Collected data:

━━━━

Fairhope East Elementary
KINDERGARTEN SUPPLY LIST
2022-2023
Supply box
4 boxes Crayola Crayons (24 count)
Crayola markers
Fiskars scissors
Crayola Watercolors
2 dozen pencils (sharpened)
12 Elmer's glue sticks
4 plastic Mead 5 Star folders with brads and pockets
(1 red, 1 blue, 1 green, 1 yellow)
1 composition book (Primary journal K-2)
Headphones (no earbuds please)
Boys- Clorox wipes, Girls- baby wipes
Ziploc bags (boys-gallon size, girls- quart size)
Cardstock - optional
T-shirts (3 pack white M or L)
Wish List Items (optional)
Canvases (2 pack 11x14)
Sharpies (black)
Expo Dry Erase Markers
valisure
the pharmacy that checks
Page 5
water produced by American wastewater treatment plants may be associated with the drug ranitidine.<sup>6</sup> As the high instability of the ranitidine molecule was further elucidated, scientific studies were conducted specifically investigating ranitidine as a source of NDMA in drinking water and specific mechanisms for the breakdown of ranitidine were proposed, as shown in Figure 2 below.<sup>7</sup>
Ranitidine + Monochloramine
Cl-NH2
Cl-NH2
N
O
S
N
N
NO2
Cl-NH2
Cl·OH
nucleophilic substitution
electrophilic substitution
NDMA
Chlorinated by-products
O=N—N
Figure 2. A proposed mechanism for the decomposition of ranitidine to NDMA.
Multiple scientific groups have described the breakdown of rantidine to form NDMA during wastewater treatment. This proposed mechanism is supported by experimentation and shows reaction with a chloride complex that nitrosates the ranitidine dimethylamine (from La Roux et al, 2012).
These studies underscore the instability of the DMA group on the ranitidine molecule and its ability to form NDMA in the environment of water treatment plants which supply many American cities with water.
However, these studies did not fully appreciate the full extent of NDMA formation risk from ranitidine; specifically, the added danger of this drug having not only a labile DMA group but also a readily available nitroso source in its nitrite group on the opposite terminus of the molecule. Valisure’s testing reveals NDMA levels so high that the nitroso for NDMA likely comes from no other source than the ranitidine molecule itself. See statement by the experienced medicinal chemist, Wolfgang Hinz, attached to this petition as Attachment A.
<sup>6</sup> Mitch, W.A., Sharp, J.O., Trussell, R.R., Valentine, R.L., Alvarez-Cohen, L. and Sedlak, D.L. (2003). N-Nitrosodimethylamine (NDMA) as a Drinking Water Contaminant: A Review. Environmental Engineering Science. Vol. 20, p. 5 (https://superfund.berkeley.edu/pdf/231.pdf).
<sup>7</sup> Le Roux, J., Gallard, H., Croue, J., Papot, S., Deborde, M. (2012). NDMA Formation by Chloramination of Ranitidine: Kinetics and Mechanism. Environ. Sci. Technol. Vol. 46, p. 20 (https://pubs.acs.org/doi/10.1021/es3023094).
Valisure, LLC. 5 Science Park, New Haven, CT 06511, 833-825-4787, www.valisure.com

━━━━

• _Exercise instructions_:
All of the data above should be reproduced exactly, with nothing missing.

• _Answer for this exercise_:
Fairhope East Elementary
KINDERGARTEN SUPPLY LIST
2022-2023
Supply box
4 boxes Crayola Crayons (24 count)
Crayola markers
Fiskars scissors
Crayola Watercolors
2 dozen pencils (sharpened)
12 Elmer's glue sticks
4 plastic Mead 5 Star folders with brads and pockets
(1 red, 1 blue, 1 green, 1 yellow)
1 composition book (Primary journal K-2)
Headphones (no earbuds please)
Boys- Clorox wipes, Girls- baby wipes
Ziploc bags (boys-gallon size, girls- quart size)
Cardstock - optional
T-shirts (3 pack white M or L)
Wish List Items (optional)
Canvases (2 pack 11x14)
Sharpies (black)
Expo Dry Erase Markers
valisure
the pharmacy that checks
Page 5
water produced by American wastewater treatment plants may be associated with the drug ranitidine.<sup>6</sup> As the high instability of the ranitidine molecule was further elucidated, scientific studies were conducted specifically investigating ranitidine as a source of NDMA in drinking water and specific mechanisms for the breakdown of ranitidine were proposed, as shown in Figure 2 below.<sup>7</sup>
Ranitidine + Monochloramine
Cl-NH2
Cl-NH2
N
O
S
N
N
NO2
Cl-NH2
Cl·OH
nucleophilic substitution
electrophilic substitution
NDMA
Chlorinated by-products
O=N—N
Figure 2. A proposed mechanism for the decomposition of ranitidine to NDMA.
Multiple scientific groups have described the breakdown of rantidine to form NDMA during wastewater treatment. This proposed mechanism is supported by experimentation and shows reaction with a chloride complex that nitrosates the ranitidine dimethylamine (from La Roux et al, 2012).
These studies underscore the instability of the DMA group on the ranitidine molecule and its ability to form NDMA in the environment of water treatment plants which supply many American cities with water.
However, these studies did not fully appreciate the full extent of NDMA formation risk from ranitidine; specifically, the added danger of this drug having not only a labile DMA group but also a readily available nitroso source in its nitrite group on the opposite terminus of the molecule. Valisure’s testing reveals NDMA levels so high that the nitroso for NDMA likely comes from no other source than the ranitidine molecule itself. See statement by the experienced medicinal chemist, Wolfgang Hinz, attached to this petition as Attachment A.
<sup>6</sup> Mitch, W.A., Sharp, J.O., Trussell, R.R., Valentine, R.L., Alvarez-Cohen, L. and Sedlak, D.L. (2003). N-Nitrosodimethylamine (NDMA) as a Drinking Water Contaminant: A Review. Environmental Engineering Science. Vol. 20, p. 5 (https://superfund.berkeley.edu/pdf/231.pdf).
<sup>7</sup> Le Roux, J., Gallard, H., Croue, J., Papot, S., Deborde, M. (2012). NDMA Formation by Chloramination of Ranitidine: Kinetics and Mechanism. Environ. Sci. Technol. Vol. 46, p. 20 (https://pubs.acs.org/doi/10.1021/es3023094).
Valisure, LLC. 5 Science Park, New Haven, CT 06511, 833-825-4787, www.valisure.com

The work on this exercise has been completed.